Justices Sotomayer, Kagan, and Gorsuch sat this one out. Justice Sotomayor previously was a Judge on the Second Circuit at the time this case was before that court. Justice Kagan worked on the case as Solicitor General. And, Justice Gorsuch arrived too late to participate in the argument and deliberations.
However, I doubt that there would be a difference in result with all nine Justices voting. Justice Gorsuch almost certainly would side with the majority opinion’s “strict construction” of liability. Even assuming that Justices Sotomayor and Kagan would side with the dissenters, there would still be a 5-4 majority for the approach set forth in Justice Kennedy’s opinion.

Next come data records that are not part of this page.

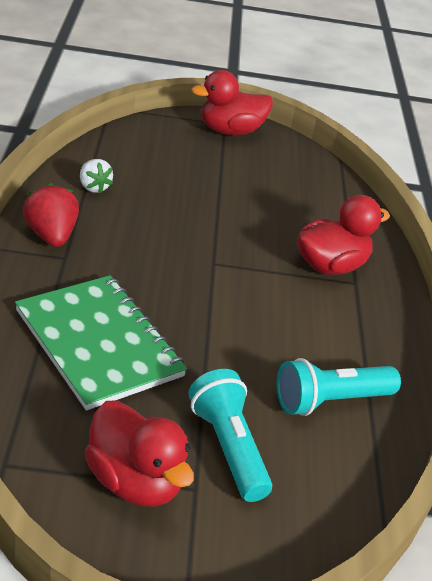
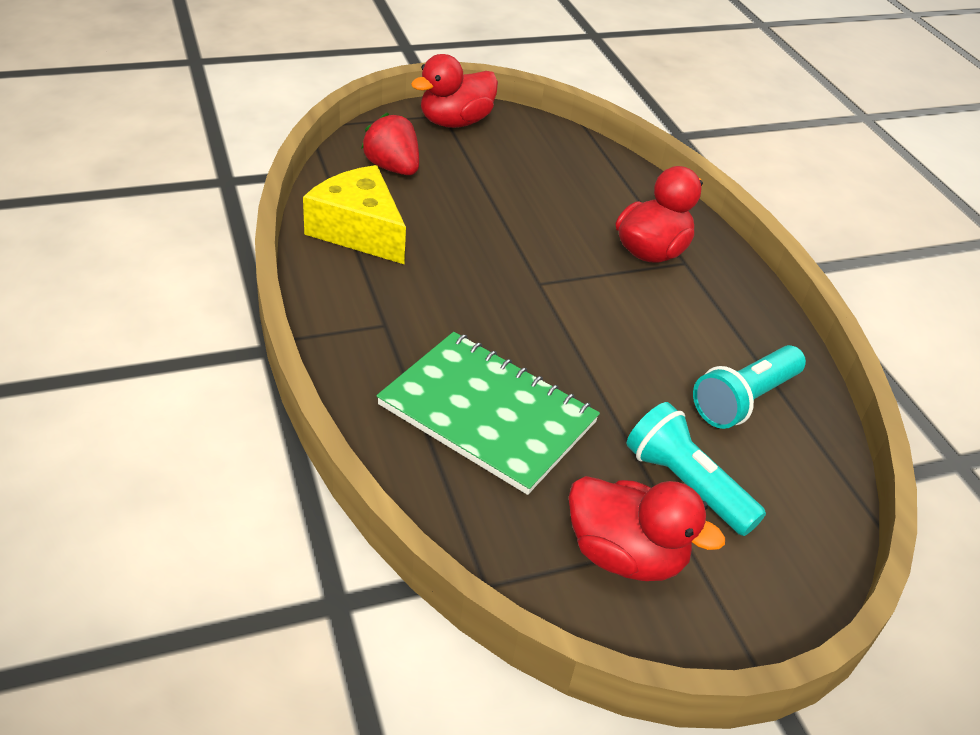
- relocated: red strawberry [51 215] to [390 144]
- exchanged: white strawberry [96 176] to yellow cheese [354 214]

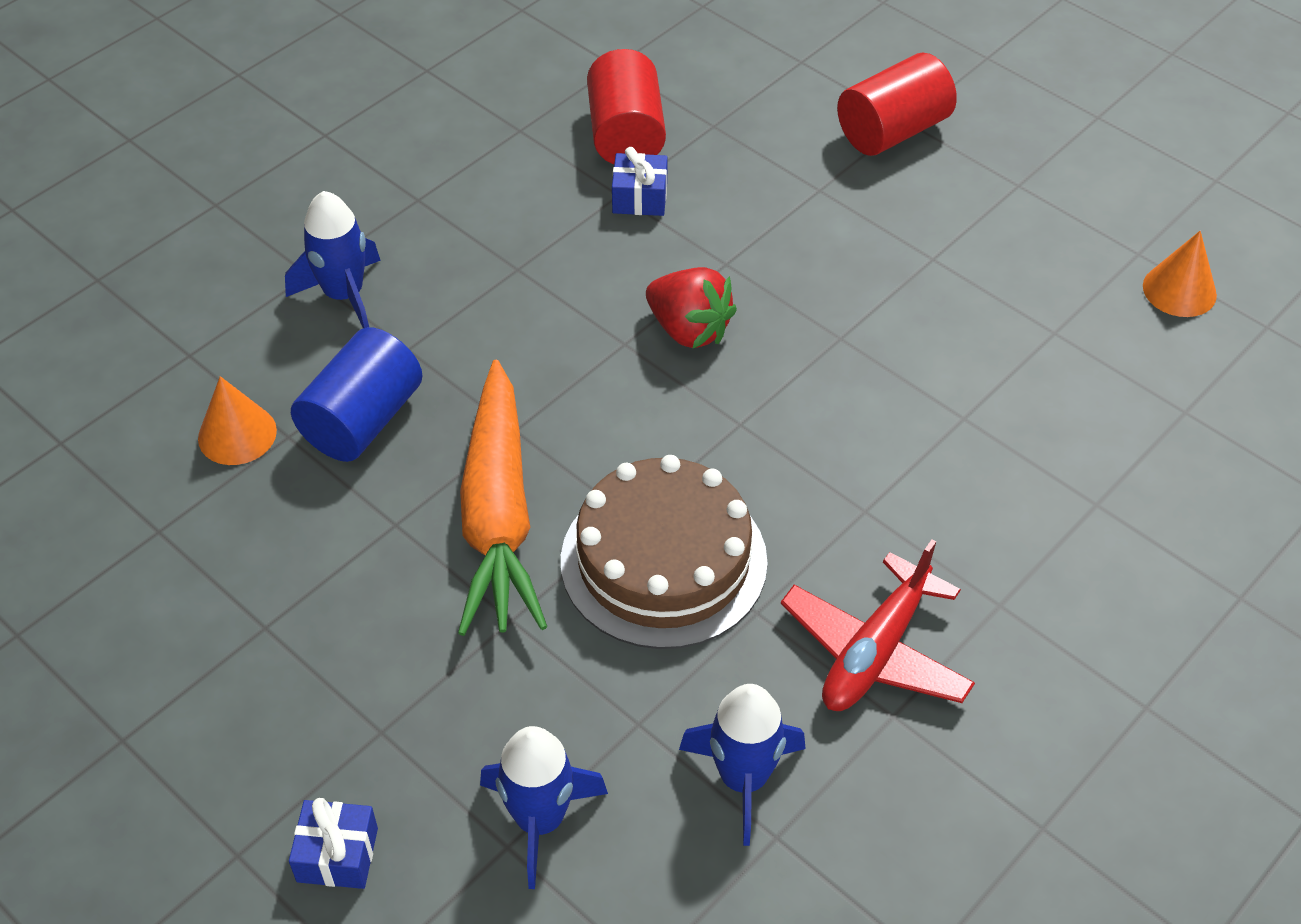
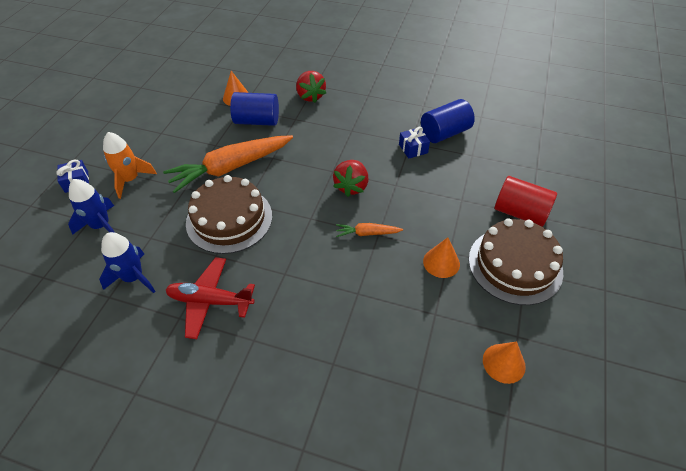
- exchanged: blue rocket [333 259] to red strawberry [311 87]
- colour: red cylinder [626 106] to blue cylinder [448 121]
- appeared: orange rocket [130 165]
- appeared: orange carrot [369 230]
- appeared: orange cone [441 257]
- appeared: brown cake [516 261]

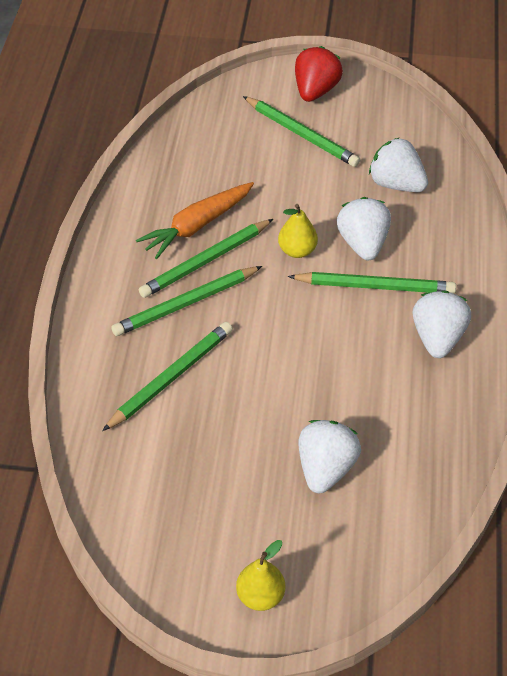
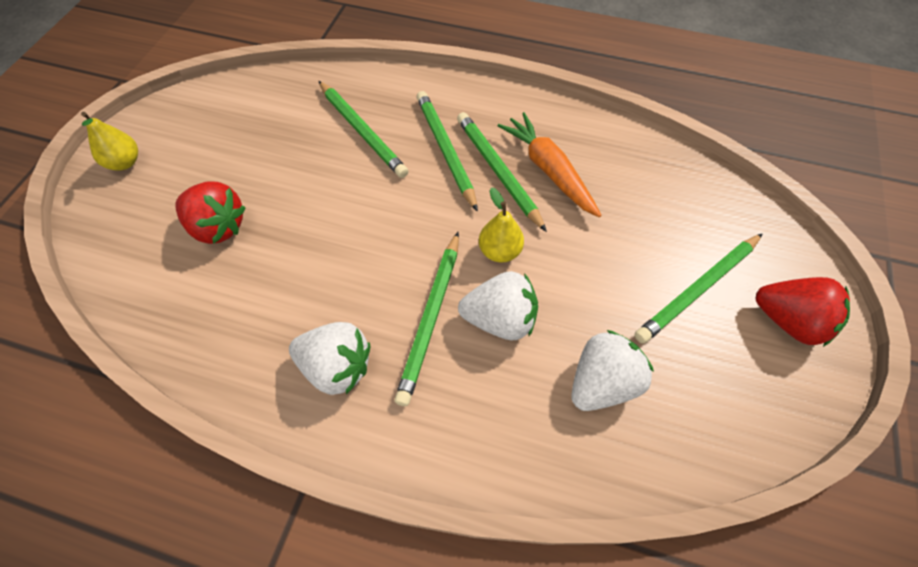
- colour: white strawberry [329 456] to red strawberry [210 212]

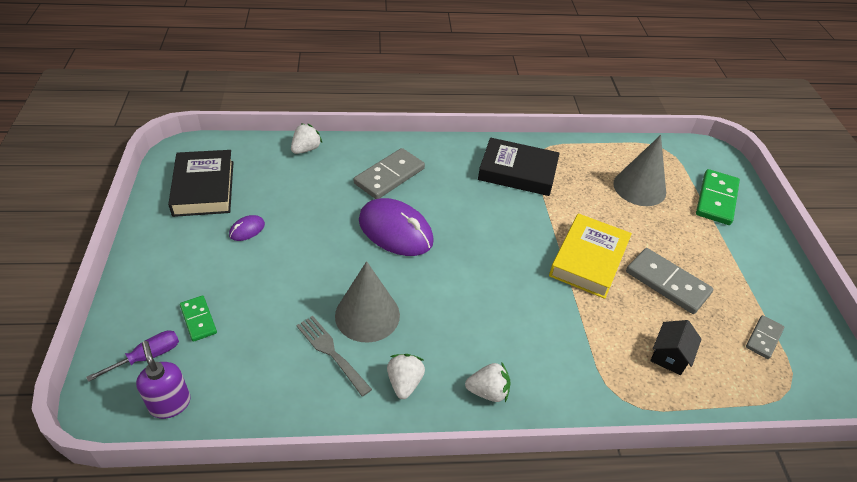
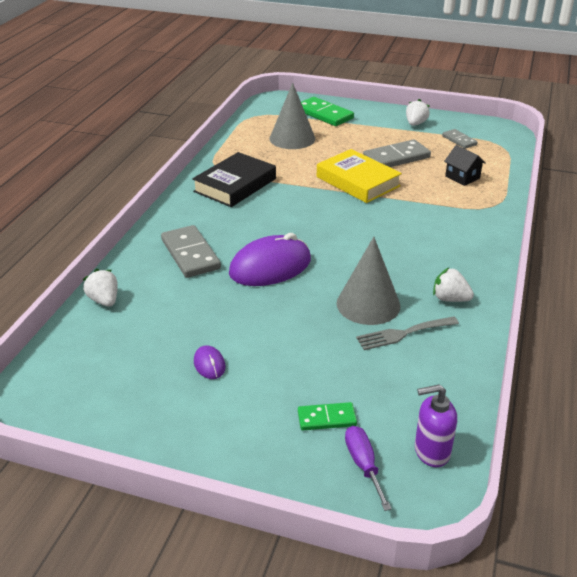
- missing: black book [200 183]
- relocated: white strawberry [488 382] to [418 112]

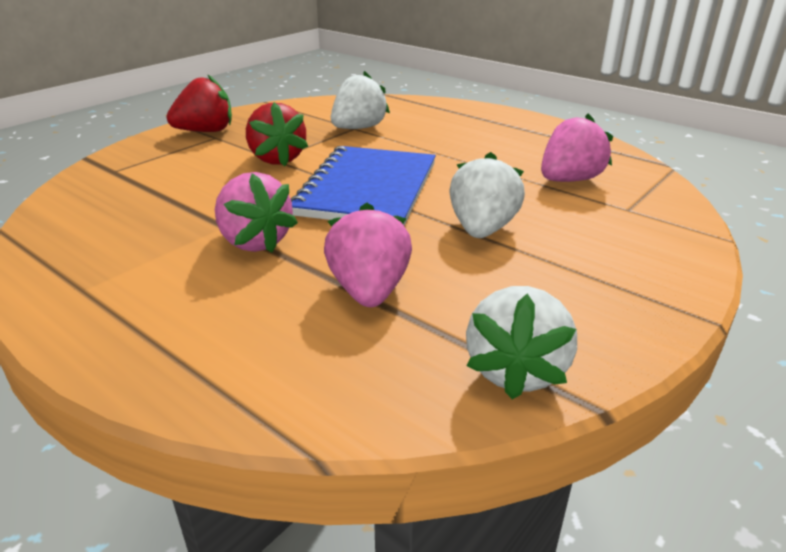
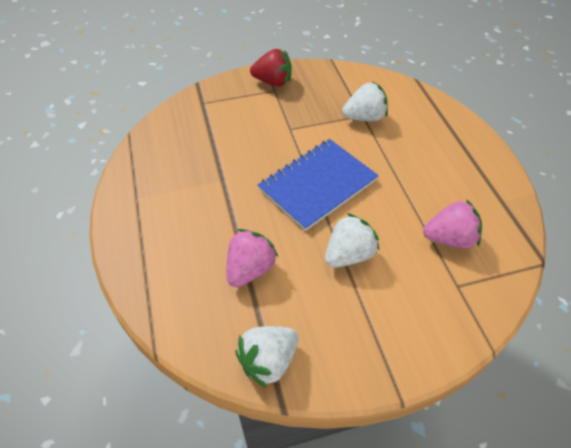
- missing: pink strawberry [256 212]
- missing: red strawberry [277 134]

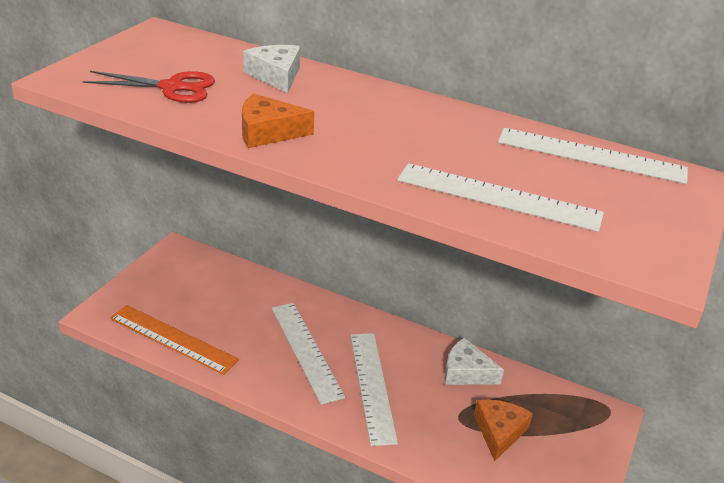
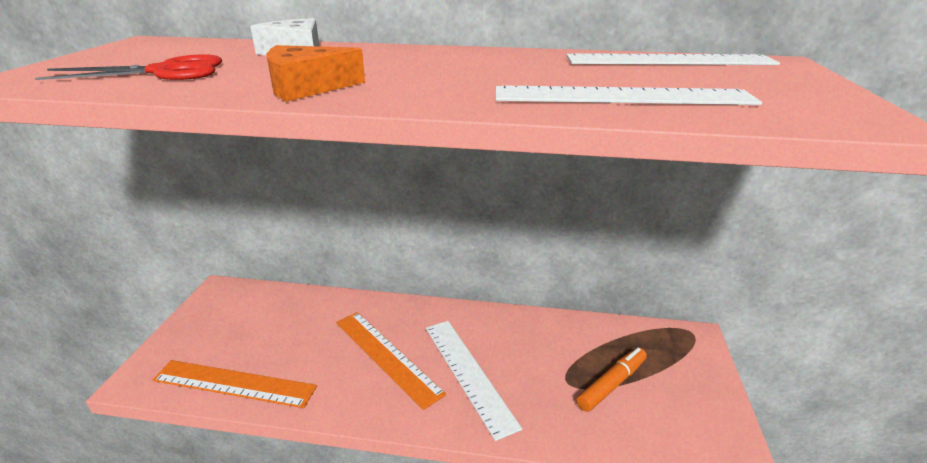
- colour: white ruler [308 354] to orange ruler [391 361]
- missing: white cheese [474 361]
- exchanged: orange cheese [503 430] to orange marker [612 380]

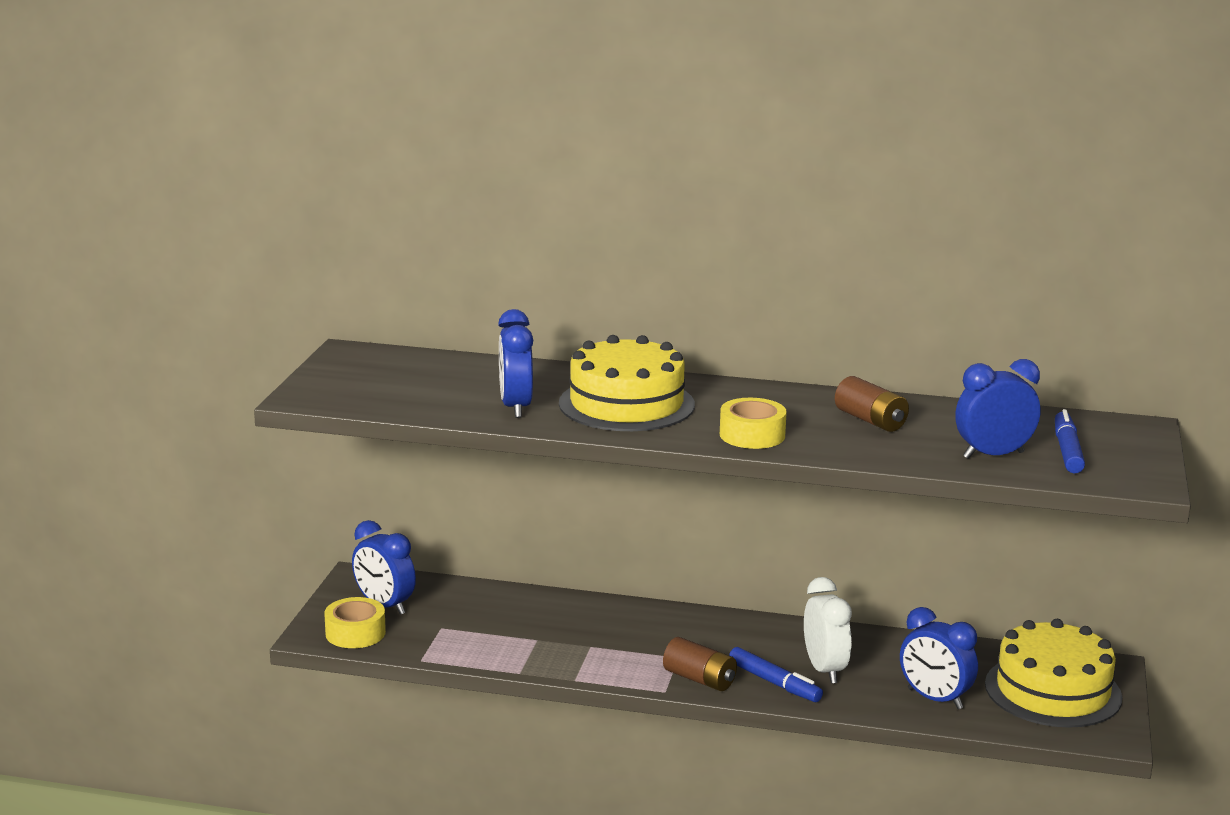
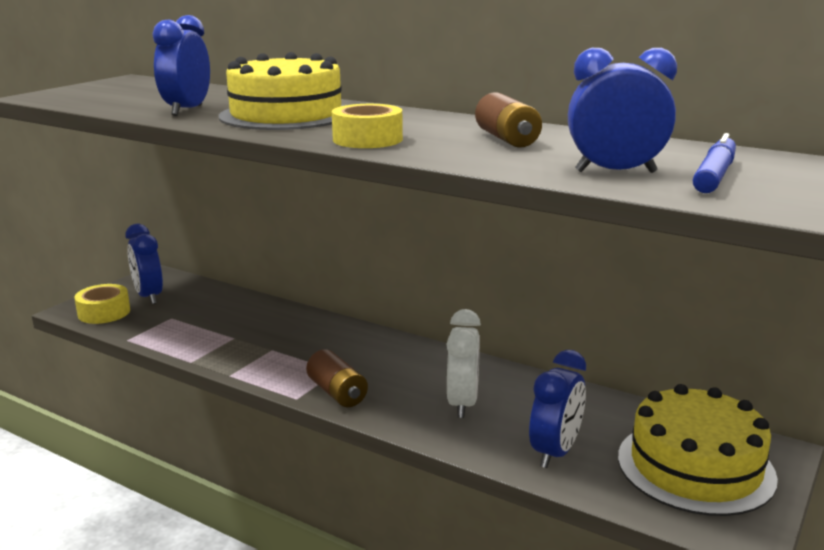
- missing: blue marker [776 674]
- spun: blue clock [939 658] = [557 409] 120 degrees counterclockwise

Reading between the lines here, I think that the whole Bivens concept is “on the rocks” before this Court. The current, more conservative, Court clearly wishes Bivens were never decided and wants to limit it essentially to its facts. With a GOP President, any future appointments are likely to turn the tide even more solidly for overruling or strictly limiting Bivens.
I must admit to having mixed feelings. As a Government Senior Executive I was subject to several (totally unfounded) Bivens suits. I was greatly relieved and totally delighted when the doctrines of absolute and implied immunity got me dismissed in my private capacity. I also took out a standard Government approved “Bivens liability insurance policy” just in case.
On the other hand, I’d have to say that the specter of being involved in Bivens litigation was something that I and almost all of the other senior government officials whom I advised and worked with, up to and including Cabinet officers, had Bivens in the back of our “collective minds” in determining actions and policies. So, there was at least some “deterrent value” in the Bivens case. Moreover, it was an effective tool for pointing out the necessity for line enforcement officers, whom I often trained or advised, to keep their actions within clearly established constitutional boundries.
The Court suggests that it would be best for Congress to address this subject. But, Bivens has been around for many years and Congress has never addressed it. So, I wouldn’t hold my breath.
Interestingly, among those high-ranking officials who were relieved of any liability in this case were former Attorney General John Ashcroft and then FBI Director Robert Mueller.